● **Problem to solve**
Rewrite the data from its first line up to and including the line containing "539.0], [0, 0, 1]] dist [0.003359, 0.000510]" as a numbered list, leaving out blank lines.

● **Records for the exercise**
:::

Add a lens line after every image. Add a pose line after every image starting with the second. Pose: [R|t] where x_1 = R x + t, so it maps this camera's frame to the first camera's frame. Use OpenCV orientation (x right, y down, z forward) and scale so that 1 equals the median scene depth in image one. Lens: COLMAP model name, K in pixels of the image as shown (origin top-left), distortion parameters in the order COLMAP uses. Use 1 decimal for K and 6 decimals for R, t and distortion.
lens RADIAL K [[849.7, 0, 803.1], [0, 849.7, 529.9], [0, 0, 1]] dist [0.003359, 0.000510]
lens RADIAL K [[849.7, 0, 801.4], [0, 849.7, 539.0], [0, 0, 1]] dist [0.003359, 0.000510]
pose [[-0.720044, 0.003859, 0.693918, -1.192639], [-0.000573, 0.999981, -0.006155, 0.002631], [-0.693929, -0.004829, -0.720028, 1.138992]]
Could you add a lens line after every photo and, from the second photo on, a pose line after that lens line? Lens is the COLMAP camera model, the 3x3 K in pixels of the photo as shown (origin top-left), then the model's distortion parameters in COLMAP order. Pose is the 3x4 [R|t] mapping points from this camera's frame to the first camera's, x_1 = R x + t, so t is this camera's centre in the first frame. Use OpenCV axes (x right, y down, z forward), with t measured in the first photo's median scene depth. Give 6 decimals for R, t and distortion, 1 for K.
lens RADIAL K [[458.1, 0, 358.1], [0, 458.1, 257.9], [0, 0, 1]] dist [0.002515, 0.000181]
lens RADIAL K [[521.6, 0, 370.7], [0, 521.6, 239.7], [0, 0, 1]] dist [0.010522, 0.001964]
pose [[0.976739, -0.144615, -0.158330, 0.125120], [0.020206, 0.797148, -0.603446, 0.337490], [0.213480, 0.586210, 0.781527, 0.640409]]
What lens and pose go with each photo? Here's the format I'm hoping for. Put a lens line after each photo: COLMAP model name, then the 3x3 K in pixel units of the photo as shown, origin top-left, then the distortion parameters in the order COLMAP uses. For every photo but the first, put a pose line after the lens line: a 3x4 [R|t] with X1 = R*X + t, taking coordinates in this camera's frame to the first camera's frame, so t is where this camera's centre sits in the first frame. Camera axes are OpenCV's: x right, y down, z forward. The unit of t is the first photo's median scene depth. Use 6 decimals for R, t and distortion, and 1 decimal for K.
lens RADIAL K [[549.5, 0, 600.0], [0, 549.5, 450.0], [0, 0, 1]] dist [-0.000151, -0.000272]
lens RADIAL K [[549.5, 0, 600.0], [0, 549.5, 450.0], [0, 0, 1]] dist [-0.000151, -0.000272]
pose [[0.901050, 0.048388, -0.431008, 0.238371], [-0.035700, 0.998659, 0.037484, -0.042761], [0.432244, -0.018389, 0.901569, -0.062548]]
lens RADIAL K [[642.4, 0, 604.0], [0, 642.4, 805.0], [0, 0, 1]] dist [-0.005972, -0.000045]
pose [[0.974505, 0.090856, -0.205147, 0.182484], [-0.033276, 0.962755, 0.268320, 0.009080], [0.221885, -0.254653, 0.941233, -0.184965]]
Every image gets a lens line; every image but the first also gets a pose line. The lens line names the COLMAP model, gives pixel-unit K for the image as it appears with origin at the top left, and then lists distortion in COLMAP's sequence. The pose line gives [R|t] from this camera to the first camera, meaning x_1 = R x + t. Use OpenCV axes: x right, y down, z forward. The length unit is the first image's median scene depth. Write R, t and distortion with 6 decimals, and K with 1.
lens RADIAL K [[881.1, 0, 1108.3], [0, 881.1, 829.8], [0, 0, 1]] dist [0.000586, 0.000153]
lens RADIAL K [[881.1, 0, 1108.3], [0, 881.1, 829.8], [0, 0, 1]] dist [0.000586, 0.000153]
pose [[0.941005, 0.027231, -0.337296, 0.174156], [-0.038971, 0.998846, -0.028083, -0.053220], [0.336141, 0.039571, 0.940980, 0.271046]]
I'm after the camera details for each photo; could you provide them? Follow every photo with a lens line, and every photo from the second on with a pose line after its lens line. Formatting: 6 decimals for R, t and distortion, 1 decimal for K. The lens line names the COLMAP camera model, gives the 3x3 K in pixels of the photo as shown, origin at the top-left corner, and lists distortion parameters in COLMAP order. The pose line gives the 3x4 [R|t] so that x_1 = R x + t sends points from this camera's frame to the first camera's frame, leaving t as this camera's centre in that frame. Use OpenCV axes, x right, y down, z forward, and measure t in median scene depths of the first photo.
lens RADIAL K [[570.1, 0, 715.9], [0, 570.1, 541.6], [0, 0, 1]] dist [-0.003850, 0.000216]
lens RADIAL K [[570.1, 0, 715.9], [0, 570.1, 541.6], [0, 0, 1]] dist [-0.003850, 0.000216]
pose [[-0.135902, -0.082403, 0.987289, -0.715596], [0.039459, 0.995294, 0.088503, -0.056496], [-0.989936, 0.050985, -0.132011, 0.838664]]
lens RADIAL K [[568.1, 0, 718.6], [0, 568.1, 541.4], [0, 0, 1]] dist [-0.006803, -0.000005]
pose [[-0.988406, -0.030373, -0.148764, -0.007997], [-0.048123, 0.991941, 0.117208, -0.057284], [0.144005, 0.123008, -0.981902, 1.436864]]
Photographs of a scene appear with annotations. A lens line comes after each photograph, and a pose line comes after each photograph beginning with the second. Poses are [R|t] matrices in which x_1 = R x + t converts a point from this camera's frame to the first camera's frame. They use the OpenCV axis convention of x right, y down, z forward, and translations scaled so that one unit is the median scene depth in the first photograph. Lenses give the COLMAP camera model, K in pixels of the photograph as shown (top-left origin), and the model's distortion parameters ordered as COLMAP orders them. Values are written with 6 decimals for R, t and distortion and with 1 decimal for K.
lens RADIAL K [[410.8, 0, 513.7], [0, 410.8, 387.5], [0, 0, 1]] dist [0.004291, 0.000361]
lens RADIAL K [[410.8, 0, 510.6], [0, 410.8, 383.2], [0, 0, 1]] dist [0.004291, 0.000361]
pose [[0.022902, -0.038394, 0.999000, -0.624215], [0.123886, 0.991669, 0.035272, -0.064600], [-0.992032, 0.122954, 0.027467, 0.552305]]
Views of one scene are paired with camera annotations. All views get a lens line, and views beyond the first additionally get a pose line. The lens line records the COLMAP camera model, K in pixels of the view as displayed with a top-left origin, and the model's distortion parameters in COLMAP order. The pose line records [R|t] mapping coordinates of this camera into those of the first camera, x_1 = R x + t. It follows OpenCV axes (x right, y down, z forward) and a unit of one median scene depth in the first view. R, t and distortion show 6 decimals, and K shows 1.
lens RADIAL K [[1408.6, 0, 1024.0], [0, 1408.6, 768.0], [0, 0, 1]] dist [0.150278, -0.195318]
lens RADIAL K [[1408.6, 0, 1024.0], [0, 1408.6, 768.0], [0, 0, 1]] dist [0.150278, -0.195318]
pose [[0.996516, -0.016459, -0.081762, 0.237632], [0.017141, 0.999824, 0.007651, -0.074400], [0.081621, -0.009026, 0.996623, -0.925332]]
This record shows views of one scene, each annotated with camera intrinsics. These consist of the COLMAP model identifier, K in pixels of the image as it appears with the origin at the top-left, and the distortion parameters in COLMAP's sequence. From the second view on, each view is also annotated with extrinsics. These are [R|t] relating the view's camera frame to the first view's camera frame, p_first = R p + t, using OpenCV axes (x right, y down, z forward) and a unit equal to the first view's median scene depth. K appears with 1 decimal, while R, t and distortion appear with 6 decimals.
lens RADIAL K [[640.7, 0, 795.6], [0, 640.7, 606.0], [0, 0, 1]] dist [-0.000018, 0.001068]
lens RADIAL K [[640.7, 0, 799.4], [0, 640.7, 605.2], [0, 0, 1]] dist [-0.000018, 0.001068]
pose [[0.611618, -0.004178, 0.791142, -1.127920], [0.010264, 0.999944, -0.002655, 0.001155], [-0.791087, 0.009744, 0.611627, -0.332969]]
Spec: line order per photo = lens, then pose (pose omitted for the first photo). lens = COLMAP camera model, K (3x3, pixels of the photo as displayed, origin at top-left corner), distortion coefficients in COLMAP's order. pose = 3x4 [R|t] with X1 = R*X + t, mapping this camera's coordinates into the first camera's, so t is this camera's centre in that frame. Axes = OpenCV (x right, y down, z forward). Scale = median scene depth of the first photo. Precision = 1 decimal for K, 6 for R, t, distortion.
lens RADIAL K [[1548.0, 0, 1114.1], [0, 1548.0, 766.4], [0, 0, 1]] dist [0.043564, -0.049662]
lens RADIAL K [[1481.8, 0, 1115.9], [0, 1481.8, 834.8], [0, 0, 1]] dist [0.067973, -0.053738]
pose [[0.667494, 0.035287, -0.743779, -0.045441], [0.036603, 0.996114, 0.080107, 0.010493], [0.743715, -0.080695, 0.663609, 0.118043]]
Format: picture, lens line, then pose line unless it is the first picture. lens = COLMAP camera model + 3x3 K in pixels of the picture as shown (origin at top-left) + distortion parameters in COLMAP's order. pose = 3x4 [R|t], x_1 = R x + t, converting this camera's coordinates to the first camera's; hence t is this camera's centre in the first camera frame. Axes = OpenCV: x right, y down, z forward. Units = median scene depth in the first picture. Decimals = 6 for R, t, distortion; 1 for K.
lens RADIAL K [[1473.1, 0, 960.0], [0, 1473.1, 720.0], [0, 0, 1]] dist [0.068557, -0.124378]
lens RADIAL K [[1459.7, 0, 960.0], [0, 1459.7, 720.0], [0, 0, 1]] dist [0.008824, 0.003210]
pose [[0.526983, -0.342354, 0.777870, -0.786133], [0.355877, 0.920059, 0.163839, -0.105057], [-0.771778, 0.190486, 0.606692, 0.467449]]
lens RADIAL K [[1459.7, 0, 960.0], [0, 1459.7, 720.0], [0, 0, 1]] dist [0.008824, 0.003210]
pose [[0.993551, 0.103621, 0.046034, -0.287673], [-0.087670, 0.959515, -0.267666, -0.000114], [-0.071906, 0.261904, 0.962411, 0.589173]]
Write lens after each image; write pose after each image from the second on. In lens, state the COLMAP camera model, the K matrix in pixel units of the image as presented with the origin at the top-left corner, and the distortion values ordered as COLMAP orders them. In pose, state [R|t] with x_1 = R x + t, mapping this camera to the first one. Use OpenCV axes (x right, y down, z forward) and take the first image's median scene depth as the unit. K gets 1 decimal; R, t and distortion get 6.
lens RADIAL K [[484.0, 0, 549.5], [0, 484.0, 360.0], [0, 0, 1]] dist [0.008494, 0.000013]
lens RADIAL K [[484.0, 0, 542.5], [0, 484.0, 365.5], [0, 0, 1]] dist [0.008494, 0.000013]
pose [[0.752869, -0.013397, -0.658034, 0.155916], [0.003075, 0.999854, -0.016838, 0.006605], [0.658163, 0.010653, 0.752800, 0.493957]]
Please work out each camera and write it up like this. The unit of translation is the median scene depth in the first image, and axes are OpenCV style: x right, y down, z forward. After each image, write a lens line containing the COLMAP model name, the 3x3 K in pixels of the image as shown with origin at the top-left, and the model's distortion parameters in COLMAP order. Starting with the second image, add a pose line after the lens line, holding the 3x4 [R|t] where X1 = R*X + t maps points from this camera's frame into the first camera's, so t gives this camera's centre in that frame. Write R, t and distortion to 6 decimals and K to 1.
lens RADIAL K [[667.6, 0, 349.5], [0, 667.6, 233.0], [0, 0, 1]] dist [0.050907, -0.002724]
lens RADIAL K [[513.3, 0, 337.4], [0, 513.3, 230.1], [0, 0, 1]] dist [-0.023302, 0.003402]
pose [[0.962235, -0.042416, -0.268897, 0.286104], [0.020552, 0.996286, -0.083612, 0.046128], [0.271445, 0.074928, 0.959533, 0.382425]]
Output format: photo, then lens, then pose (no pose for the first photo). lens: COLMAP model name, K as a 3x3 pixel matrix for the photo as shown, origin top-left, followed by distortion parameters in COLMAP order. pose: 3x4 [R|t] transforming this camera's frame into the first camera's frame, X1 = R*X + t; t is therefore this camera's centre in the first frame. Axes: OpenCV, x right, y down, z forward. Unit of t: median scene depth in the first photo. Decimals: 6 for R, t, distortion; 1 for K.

:::

● **Task result**
1. Add a lens line after every image. Add a pose line after every image starting with the second. Pose: [R|t] where x_1 = R x + t, so it maps this camera's frame to the first camera's frame. Use OpenCV orientation (x right, y down, z forward) and scale so that 1 equals the median scene depth in image one. Lens: COLMAP model name, K in pixels of the image as shown (origin top-left), distortion parameters in the order COLMAP uses. Use 1 decimal for K and 6 decimals for R, t and distortion.
2. lens RADIAL K [[849.7, 0, 803.1], [0, 849.7, 529.9], [0, 0, 1]] dist [0.003359, 0.000510]
3. lens RADIAL K [[849.7, 0, 801.4], [0, 849.7, 539.0], [0, 0, 1]] dist [0.003359, 0.000510]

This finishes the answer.